Dieser Internet-Auftritt kann nach dem Tod des Webmasters, Peter Strutynski, bis auf Weiteres nicht aktualisiert werden. Er steht jedoch weiterhin als Archiv mit Beiträgen aus den Jahren 1996 – 2015 zur Verfügung.

Völkerrechtswidrige "Unabhängigkeit"

Schreiben der Linke-Bundestagsabgeordneten Sevim Dagdelen an den Vorsitzenden des Auswärtigen Ausschusses, Ruprecht Polenz (CDU):

Mit Bedauern habe ich Ihre Einladung zu einem Gespräch am 9. Juni 2010 »mit Mitgliedern des Haushalts- und Finanzausschusses des kosovarischen Parlaments« zur Kenntnis genommen.

Das kosovarische Parlament wurde am 17.11.2007 als provisorische Institution der Selbstverwaltung in der unter UN-Verwaltung stehenden serbischen Provinz Kosovo, die aus dem NATO-Krieg gegen Jugoslawien als Vorstufe für die Sezession des Kosovo hervorging, gewählt.

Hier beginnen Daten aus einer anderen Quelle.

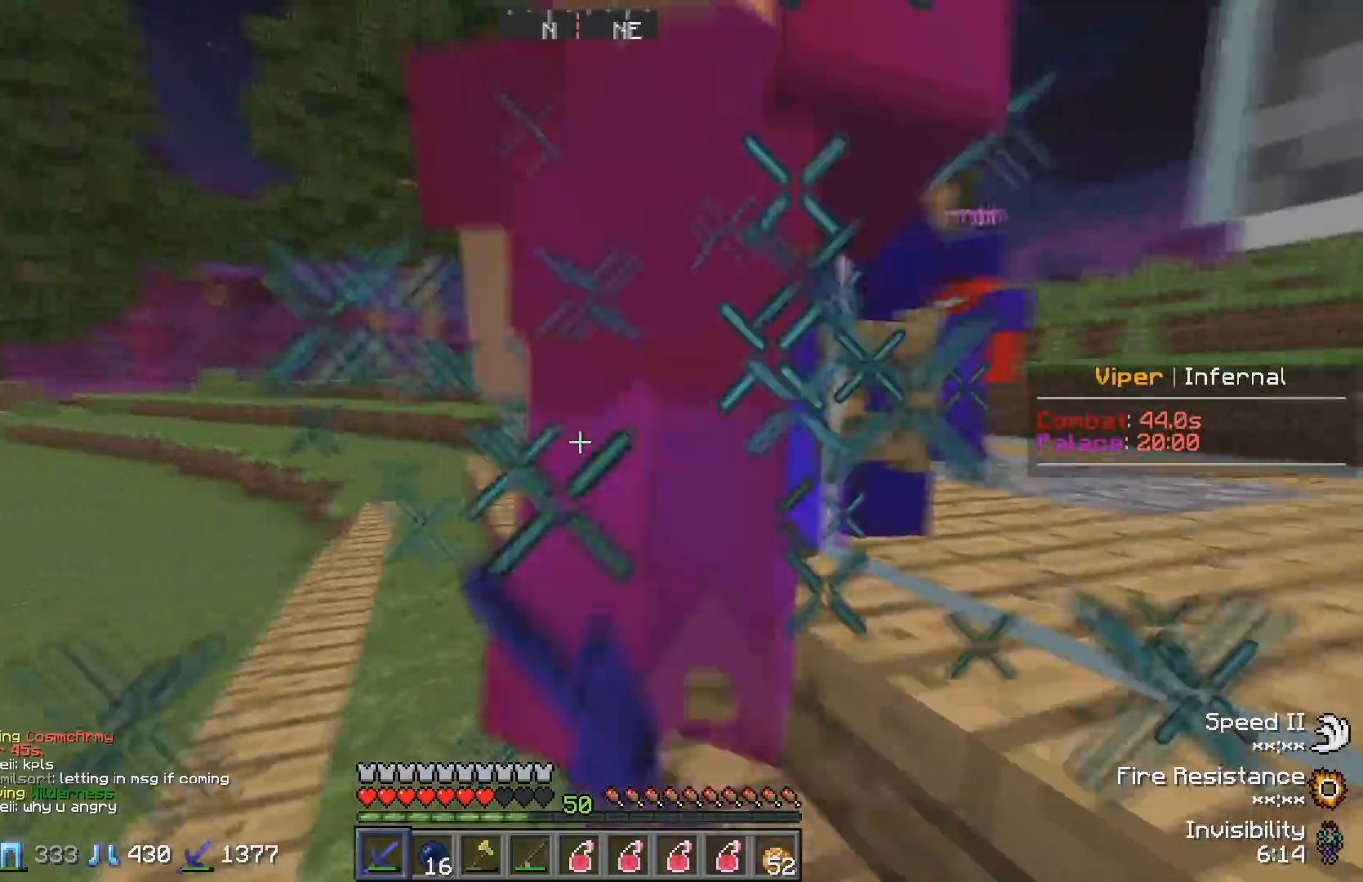
{"keys": ["w"], "events": [[17, "w", "down"], [117, "w", "up"], [283, "a", "down"], [383, "a", "up"], [483, "w", "down"]]}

Weniger als ein Prozent der serbischen Bevölkerung und weniger als 45 Prozent der übrigen Bevölkerung nahmen an der Wahl teil, aus der führende Persönlichkeiten der vor dem NATO-Krieg als terroristisch eingestuften UCK als Sieger hervorgingen. Dieses Parlament erklärte sich am 17.2.2008 völkerrechtswidrig - mit der Unterstützung des UN-Sondergesandten Martti Ahtisaari, der USA und zahlreicher europäischer Staaten sowie unter militärischen Drohgebärden der UCK - als unabhängig. Eine Mehrheit der Staaten und die UNO hat die Unabhängigkeit des Kosovo nicht anerkannt, dennoch ist die NATO bereits am Aufbau einer eigenen »kosovarischen Armee« unter Rückgriff auf Strukturen und Personal der UCK beteiligt.

Die EU strebt trotz divergierender Positionen der Mitgliedsstaaten zur »Unabhängigkeit« eine Aufnahme des Kosovo in die EU an und setzt entsprechende neoliberale Reformprozesse im Kosovo durch, flankiert durch die KFOR und die europäische »Rechtsstaatsmission« Eulex, deren Übungen vorwiegend die Kontrolle von aufgebrachten Menschenmengen in Zusammenarbeit mit den Soldaten der KFOR betreffen. Insofern ist von einer »kontrollierten Unabhängigkeit« die Rede, wonach der Kosovo seine Souveränität in dem Maße gewinnt, wie die Regierung und das Parlament bereit sind, diese an die EU abzugeben. Ich und meine Fraktion, Die Linke, lehnen diese koloniale Praxis ab. Wir erkennen die völkerrechtswidrige »Unabhängigkeit« des Kosovo im Gegensatz zur Bundesregierung und den anderen im Bundestag vertretenen Parteien nicht an, da Die Linke sich dem Völkerrecht und der Schlußakte von Helsinki verpflichtet fühlt. Nach serbischem Verfassungsrecht sowie den zwingenden Normen der UNO-Charta ist die Region Kosovo nach wie vor ein Bestandteil der multiethnischen Republik Serbien.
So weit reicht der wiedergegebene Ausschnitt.